Kuhn E, Fiehn W, Seiler D, Schröder J M
Muscle Nerve. 1979 Mar-Apr;2(2):109-17. doi: 10.1002/mus.880020205.
In the last two decades, two genetically distinct forms of myotonia congenita have been identified--an autosomal dominant and an autosomal recessive form. The purpose of this review is to describe the features that enable us to distinguish between these two forms in the absence of sufficient genetic data.

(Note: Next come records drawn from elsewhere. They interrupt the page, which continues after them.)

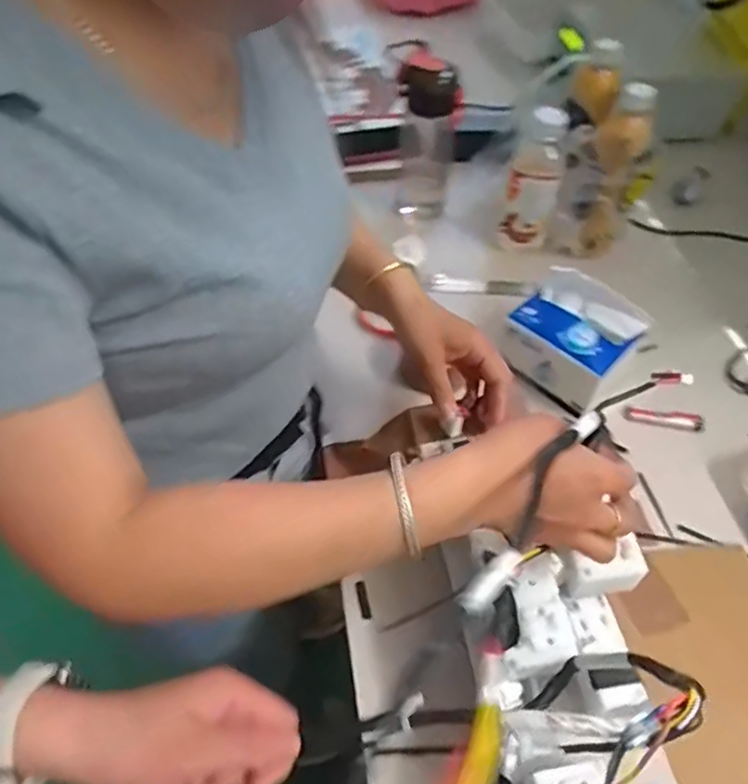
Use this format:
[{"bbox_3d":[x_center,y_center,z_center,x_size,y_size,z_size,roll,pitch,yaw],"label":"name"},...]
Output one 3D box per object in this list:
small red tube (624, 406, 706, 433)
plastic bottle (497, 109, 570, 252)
[{"bbox_3d":[0.316,0.028,0.680,0.085,0.009,0.019,9,51,5],"label":"small red tube"},{"bbox_3d":[0.203,-0.262,0.802,0.063,0.198,0.052,11,51,7],"label":"plastic bottle"}]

Thus far, it can be concluded that the only probable difference between the two forms is in the fatty-acid pattern of muscle phospholipids. Clinical, histologic, ultrastructural, and electromyographic investigation may prove helpful, but they alone cannot provide a reliable means of identifying the genotype in an individual patient.
在过去二十年中,已鉴定出两种基因不同形式的先天性肌强直——常染色体显性和常染色体隐性形式。本综述的目的是描述在缺乏足够基因数据的情况下,使我们能够区分这两种形式的特征。迄今为止,可以得出结论,这两种形式之间唯一可能的差异在于肌肉磷脂的脂肪酸模式。临床、组织学、超微结构和肌电图检查可能会有所帮助,但仅凭这些检查本身并不能提供一种可靠的方法来确定个体患者的基因型。